The global extinction of coral has garnered a lot of attention over recent years, as it is arguably the oceans largest and most important ecosystem. It’s definitely the magnificent ocean experience with the lowest barrier to entry, you just have to get somewhere where they have one, and own a swimsuit. But recent studies show that most common sunscreens are extremely harmful to coral reefs, both contributing to bleaching and by damaging them on the genetic level. We are living in a world where coral is rapidly disappearing, already 40% of the great barrier reef, 75% of Carribean coral reefs, and 99% of Florida’s coral reefs are dead or gone. Sunscreen is a major factor in this disappearance, along with ocean acidification, pollution, and climate change. Coral accounts for a massive part of the world’s biodiversity, and human economy, as well as the oxygen in the air we breathe. Luckily, it is fairly easy to do your part on this issue! All you need to do is buy the right kind of sunscreen.
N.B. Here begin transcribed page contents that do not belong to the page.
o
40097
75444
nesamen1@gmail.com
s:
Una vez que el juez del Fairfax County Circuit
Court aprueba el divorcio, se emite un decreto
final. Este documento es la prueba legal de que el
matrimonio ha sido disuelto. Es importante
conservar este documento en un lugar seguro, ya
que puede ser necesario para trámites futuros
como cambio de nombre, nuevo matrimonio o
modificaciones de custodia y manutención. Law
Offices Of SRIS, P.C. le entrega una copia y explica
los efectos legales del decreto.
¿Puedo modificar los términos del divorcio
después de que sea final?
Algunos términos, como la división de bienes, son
While the list of damaging ingredients in sunblock is long, it really boils down to 2 things to remember. That there are 2 kinds of sunscreen fundamentally, mineral and chemical. Mineral sunscreens use tiny crystals (usually zinc oxide and titanium dioxide), when these crystals are spread across the skin the reflect the UV rays. Chemical sunscreens aren’t “on” your skin but rather absorbed by it, and the compounds within it absorbs the UV rays and dissipate them as heat. Chemical sunscreens, once washed off your skin, will always eventually make it to the ocean where they harm coral reefs. There is also a significant body of evidence that these chemical sunscreen compounds make it farther into your body then the skin (such as blood, breast milk, etc.). However no studies have been able to significantly link this to any medical concerns in humans to date.
Mineral sunscreens on the other hand are healthy for the coral reef, and better for you. Because they just sit on top of your skin, like microscopic crystal armor, when you get in the shower and wash them off with soap there is no residue left in your body. So next time you go to stock up on sunscreen, please look for bottles labelled reef-safe. When in doubt check the ingredients, if it has more active ingredients then zinc oxide and titanium dioxide keep looking. And when applying mineral sunscreen remember its not exactly the same as chemical, it’s not a lotion. Most reef safe sunblock companies recommend making a small pea sized ball in your palm, spreading it on your hands, then blotting it on your skin like using a make-up sponge. Keep in mind you also don’t need to apply as much as with chemical sunscreen, one small pea should cover your whole face and neck, or an arm, for instance. Thanks for reading, and together, let’s work to make this world a better place for ourselves and those who will follow us.